REQUESTS:
a. Answer these from the article on the Arch of Septimius Severus:
(i) In what year was the arch built?
(ii) How many sestertii did Didius Julianus offer the Praetorian guards?
(iii) At which battle was Albinus defeated?
b. Carry on writing the article on the Arch of Septimius Severus, picking up after its last sentence.

SELECTED PASSAGE:
·····
The Arch of Septimius Severus

This Wikipage is part of the series "Roman Antiquity: Triumphal Arches on the Via Sacra" . Other parts of this series are:

The Arch of Titus Triumphal Processions The Tradition of the Arch before the Flavian Dynasty The Rhetorical Power of Triumphal Arches

Arch of Severus on the Forum Romanum in Rome [1]

The arch of Septimius Severus (latin: Arcus Septimii Severi) was built in 203 AD by the senate to commemorate the Parthian victories of Septimius Severus and his sons Caracalla and Geta.

1. Historical Background
2. The Arch
3. Depictions on the Arch
4. Inscriptions on the Arch
5. Triumph accompanying the Arch
6. The problems the Arch solves
7. Sources
8. See also

Historical Background

Septimius Severus was born in 145 AD in Leptis Magna, in the Roman province Africa. He became senator during the reign of Marcus Aurelius and Lucius Verus. He later became consul, though that office had losts much of its power in Imperial Rome [2,4,7].

Marcus Aurelius was succeeded by his son Commodus, a break with the past, since he was the natural son of the emperor, not an adopted son. The previous emperors simply didn't have a natural son available. Commodus was murdered in 193 AD and a civil war broke out, known as the "Year of the Five Emperors". Pertinax was proclaimed emperor in Rome. He tried to restore discipline in the Praetorian Guard, but failed and was murdered by the Praetorians [2].

Bust of Septimius Severus in the Capitoline Museums, Rome

Didius Julianus was the one who succeeded Pertinax as emperor. He bought the title from the Praetorian Guard. His reign was contested by Pertinax's father in law Titus Flavius Sulpicianus who offered all the Praetorian guards 20,000 sestertii (eight times their annual salary). However, he was outbid by Julianus who offered them 25,000 sestertii and thus won the Imperial seat. But Sulpicianus was not the only one after the throne. There were three more candidates: Pescennius Niger, Clodius Albinus and Septimius Severus [2].

Niger was the legate of Syria, Albinus was the legate of Britannia, Severus of Pannonia Superior and Severus' brother was legate of Moesia Inferior. Severus and his brother were closest to Rome and Julianus was decapitated by Severus in june 193. He killed those Praetorians responsible for Pertinax' death and dismissed the rest. He formed a new Praetorian Guard from men from his own legions [2].

Severus came to an agreement with Albinus who became Severus' caesar. Pescennius Niger was battled at Cyzicus and Nicea in 193 and finally defeated at Issus in 194. Upon his return from the east Severus declared his seven year old son caesar, which caused a new war between Albinus and Severus. Albinus was eventually defeated by Septimius at the battle of Lugdunum, sometimes claimed to be the bloodiest clash between Roman forces [2].

After the consolidation of the imperial throne he directly went on campaign to Syria. He wanted to attack the Parthian Empire, who had given support to Pescennius Niger in the battle for the imperial throne and a victory over the strongest foreign enemy of Rome would bring him much prestige and honor and thus cement his rule. The war lasted from 197 to 202 AD, during which the Parthian capital Ctesiphon was taken and sacked. He failed in taking Hatra however. He added the Roman province Mesopotamia to the empire during this campaign consisting of the Northern part of Mesopotamia. With this addition the empire reached its largest size [2,4].
·····
DATASET ROWS:
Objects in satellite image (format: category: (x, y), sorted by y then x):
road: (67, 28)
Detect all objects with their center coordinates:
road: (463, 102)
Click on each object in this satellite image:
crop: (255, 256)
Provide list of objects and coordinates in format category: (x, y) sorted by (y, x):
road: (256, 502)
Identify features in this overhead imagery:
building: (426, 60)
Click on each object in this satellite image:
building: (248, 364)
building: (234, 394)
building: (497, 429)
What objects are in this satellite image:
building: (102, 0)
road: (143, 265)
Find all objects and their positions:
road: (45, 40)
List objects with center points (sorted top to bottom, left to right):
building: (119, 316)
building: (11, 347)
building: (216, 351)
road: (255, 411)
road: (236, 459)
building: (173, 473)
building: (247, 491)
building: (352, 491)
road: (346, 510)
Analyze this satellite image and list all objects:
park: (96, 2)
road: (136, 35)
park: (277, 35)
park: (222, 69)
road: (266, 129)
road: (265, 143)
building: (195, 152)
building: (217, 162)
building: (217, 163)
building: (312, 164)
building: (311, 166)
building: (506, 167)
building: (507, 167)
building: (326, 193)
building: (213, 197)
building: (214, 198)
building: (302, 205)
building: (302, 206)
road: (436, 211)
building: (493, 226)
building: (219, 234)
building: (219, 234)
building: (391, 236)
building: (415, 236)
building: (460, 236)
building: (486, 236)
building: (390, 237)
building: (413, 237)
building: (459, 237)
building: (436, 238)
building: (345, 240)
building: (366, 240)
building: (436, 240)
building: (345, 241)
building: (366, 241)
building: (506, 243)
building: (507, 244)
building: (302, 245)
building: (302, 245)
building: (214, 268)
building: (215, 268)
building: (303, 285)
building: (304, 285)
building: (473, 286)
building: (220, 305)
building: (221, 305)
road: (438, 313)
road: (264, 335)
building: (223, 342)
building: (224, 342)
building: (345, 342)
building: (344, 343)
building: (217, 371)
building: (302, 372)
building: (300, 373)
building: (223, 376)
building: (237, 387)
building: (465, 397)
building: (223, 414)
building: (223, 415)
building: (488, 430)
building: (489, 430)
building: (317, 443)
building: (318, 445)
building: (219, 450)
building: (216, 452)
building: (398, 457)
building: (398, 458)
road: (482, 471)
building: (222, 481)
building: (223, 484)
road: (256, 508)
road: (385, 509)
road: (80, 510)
·····
FINAL ANSWERS:
a.
(i) 203 AD
(ii) 25,000 sestertii
(iii) The battle of Lugdunum

b.
From 208 till 2011 he was on campaign in Britannia to fight against the Caledonian tribes. He died in Eburacum (York) and was succeeded by both his sons [2].

The Arch

See also "The tradition of the arch before the Flavian dynasty"

The arch of Septimius is located on the foot of the Capitoline Hill between the Curia and the Rostra [3]. One reason for placing the arch there is that there used to be an arch of Augustus there. After the turbulent way he got the imperial throne, he needed to give legitimacy to his rule and associating himself with Augustus was one way of accomplishing this goal. Its location on the Via Sacra also ensured that all future triumphs would have to pass through his arch.

The arch itself was a three-bayed arch. The central bay is larger than those on the flanks [3]. It was built from Pentelic marble on a foundation of travertine [5]. A flight of steps from the forum side towards the arch made it readily accessible [5]. A simple and yet grandiose approach was granted, thus increasing the arch's impression. Detached from the arch, there are eight fluted columns, four standing on each side-face of the arch [6].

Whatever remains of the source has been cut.